**What is required**
In full and exactly, reproduce the entries below, but omit the pictures.

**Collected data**
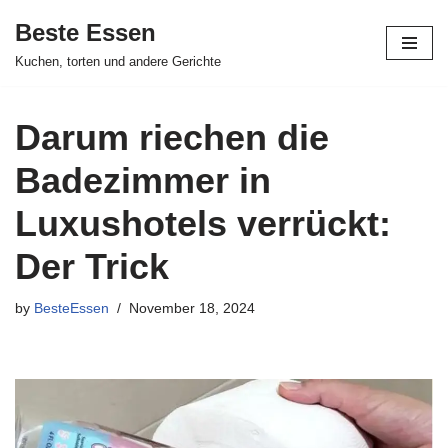
Beste Essen
Skip
Kuchen, torten und andere Gerichte
to
content
Darum riechen die
Badezimmer in
Luxushotels verrückt:
Der Trick
by
BesteEssen
November 18, 2024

**Response to the exercise**
Beste Essen
Skip
Kuchen, torten und andere Gerichte
to
content
Darum riechen die
Badezimmer in
Luxushotels verrückt:
Der Trick
by
BesteEssen
November 18, 2024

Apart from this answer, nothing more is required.